:: Exercise instructions ::
For this exercise, please find the lines in the entries that include the word "when" and copy them.
┌─ Available records
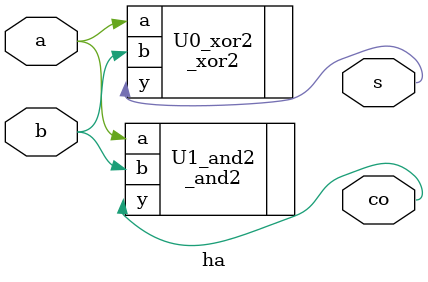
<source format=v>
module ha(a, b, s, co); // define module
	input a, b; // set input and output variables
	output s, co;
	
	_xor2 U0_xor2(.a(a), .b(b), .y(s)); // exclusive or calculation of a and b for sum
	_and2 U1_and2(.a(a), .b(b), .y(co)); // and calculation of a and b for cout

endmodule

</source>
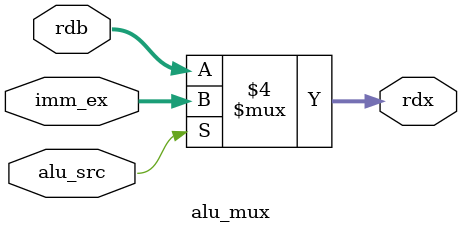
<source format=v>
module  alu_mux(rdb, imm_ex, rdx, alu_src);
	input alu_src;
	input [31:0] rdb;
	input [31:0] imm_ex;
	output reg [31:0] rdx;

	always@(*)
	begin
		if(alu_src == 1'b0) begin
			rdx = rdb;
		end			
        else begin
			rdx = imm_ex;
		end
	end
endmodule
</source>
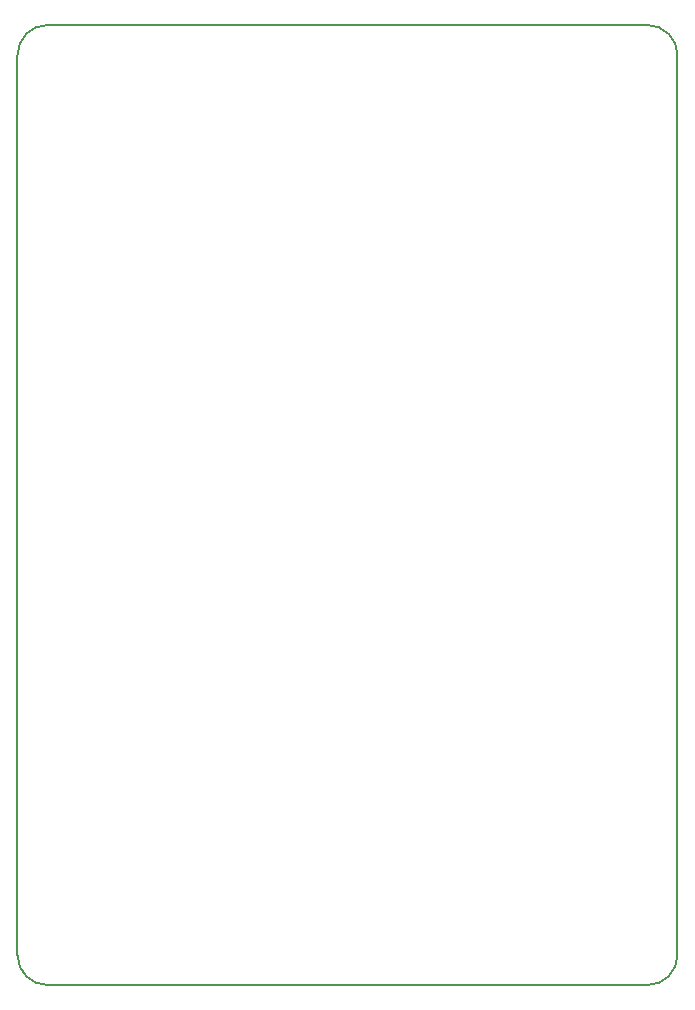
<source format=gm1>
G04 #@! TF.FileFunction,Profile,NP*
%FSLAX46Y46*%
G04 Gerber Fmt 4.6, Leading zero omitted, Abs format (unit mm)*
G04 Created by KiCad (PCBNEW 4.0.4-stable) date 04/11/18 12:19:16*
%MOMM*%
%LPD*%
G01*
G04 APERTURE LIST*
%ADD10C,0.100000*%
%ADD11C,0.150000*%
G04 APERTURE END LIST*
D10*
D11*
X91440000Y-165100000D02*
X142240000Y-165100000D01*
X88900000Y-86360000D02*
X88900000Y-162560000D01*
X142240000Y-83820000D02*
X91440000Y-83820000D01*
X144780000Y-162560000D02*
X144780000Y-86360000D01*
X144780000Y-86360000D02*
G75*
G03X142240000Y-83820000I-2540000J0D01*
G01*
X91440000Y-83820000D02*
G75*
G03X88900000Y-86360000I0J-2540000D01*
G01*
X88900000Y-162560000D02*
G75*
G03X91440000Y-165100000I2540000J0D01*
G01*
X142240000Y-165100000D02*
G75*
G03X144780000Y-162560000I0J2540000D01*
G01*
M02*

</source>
└─
┌─ Available records
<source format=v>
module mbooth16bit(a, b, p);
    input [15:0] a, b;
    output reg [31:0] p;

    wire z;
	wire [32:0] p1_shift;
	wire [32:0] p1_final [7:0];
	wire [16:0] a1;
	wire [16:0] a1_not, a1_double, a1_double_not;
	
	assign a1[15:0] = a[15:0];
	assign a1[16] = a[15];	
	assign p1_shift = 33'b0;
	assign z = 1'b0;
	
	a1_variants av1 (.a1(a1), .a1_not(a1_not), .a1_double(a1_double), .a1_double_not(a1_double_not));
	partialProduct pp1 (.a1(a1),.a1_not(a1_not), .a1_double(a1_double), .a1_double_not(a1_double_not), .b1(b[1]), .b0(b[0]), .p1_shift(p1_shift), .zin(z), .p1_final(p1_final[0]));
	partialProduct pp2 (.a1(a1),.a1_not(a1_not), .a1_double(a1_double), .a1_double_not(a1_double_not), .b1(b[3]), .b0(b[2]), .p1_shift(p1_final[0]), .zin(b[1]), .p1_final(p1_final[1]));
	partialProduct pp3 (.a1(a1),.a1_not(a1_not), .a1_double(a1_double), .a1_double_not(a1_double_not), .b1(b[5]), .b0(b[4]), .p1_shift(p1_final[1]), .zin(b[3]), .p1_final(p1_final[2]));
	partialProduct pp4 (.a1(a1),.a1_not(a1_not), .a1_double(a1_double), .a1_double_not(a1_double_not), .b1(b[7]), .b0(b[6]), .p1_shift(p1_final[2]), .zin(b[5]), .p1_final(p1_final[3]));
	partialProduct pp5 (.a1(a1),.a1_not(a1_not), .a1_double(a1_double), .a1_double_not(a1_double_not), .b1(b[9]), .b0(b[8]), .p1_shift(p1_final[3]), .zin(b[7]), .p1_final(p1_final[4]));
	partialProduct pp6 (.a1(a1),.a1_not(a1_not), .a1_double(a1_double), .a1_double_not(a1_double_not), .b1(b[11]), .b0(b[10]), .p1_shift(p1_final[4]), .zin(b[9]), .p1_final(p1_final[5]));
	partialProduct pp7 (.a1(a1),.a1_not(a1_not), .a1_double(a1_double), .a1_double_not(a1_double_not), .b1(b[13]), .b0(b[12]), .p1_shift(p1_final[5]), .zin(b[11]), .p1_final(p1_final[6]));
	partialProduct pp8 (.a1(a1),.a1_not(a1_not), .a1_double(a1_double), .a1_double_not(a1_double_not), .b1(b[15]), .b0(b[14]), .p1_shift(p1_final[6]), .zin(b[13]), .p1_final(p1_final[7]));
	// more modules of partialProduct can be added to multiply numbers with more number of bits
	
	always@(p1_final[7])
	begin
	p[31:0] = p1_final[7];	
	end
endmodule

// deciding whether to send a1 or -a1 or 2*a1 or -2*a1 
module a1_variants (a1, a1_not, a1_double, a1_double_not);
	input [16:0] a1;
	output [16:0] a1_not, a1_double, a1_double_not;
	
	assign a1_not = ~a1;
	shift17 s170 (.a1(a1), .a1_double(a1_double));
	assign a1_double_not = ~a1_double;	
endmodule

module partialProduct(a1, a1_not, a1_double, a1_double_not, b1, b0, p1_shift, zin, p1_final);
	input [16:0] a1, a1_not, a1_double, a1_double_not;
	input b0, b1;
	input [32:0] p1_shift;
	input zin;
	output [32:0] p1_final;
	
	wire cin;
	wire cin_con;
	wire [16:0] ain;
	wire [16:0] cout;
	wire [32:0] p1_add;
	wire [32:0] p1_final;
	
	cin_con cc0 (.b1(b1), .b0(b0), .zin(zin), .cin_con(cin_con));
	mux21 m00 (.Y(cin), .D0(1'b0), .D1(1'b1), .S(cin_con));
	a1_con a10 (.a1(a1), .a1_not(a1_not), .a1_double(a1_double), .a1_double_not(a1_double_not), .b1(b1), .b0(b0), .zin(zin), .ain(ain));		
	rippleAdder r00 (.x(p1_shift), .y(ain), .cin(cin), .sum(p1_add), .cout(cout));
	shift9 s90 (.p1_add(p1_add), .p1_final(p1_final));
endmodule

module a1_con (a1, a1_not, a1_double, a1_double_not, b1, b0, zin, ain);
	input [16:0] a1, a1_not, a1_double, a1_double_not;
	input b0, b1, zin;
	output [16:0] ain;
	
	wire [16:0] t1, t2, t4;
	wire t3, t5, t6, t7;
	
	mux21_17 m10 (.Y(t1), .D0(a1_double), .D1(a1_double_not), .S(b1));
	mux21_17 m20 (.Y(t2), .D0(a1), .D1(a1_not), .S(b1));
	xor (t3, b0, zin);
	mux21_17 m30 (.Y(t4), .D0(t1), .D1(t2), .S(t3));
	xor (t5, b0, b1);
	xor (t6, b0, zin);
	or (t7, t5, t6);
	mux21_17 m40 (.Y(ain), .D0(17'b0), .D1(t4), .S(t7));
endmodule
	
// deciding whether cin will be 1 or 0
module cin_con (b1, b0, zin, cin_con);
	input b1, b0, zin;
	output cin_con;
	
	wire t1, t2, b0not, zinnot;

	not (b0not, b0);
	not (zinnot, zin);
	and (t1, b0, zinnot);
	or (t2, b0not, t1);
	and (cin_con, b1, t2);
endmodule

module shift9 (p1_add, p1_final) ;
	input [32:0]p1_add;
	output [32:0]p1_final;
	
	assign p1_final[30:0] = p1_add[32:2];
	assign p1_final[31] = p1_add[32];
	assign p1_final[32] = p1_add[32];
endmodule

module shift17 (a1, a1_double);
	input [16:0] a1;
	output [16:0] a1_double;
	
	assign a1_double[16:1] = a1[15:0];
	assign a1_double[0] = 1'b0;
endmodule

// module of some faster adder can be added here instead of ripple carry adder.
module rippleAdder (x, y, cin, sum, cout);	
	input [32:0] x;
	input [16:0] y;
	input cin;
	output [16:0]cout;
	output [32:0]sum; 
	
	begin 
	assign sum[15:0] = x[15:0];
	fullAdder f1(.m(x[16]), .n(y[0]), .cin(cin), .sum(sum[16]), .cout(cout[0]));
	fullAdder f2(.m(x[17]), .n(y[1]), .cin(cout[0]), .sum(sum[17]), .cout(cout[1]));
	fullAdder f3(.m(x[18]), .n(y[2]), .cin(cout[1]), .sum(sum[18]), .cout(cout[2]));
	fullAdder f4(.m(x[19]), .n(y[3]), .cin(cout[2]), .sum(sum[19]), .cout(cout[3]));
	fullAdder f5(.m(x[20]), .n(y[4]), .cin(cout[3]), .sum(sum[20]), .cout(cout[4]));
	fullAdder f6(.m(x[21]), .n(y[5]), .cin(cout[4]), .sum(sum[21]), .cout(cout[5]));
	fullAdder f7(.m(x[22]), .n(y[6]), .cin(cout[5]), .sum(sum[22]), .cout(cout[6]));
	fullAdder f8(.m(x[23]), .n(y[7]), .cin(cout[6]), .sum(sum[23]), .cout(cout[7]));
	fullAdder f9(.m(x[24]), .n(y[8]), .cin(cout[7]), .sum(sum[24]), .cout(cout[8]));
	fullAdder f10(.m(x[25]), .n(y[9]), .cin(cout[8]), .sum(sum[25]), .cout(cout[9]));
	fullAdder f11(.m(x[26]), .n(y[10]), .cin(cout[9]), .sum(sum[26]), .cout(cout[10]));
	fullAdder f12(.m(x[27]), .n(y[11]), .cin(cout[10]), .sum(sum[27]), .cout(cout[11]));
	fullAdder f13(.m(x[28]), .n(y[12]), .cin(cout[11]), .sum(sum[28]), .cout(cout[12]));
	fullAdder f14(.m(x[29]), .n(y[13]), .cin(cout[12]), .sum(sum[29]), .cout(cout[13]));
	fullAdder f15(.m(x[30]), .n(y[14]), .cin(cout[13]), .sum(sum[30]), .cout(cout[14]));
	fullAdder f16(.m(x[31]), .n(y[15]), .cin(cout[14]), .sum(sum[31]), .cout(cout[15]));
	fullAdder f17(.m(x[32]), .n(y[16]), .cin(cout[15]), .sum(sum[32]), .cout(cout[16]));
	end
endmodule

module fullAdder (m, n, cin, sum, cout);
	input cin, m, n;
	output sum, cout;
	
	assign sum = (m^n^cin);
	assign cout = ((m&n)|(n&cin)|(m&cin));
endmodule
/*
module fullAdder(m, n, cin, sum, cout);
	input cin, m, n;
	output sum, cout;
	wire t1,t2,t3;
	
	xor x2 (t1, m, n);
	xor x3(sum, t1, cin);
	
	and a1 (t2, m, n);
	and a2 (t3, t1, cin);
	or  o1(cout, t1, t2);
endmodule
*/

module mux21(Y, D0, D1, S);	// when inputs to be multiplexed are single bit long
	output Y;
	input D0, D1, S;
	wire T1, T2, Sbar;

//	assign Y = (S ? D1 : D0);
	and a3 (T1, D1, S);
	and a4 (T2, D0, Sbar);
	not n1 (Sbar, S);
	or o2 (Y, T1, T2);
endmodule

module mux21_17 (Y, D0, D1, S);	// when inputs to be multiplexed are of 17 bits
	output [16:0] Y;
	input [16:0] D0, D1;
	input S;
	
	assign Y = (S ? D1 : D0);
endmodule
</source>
└─
:: Response below ::
module mux21(Y, D0, D1, S);	// when inputs to be multiplexed are single bit long
module mux21_17 (Y, D0, D1, S);	// when inputs to be multiplexed are of 17 bits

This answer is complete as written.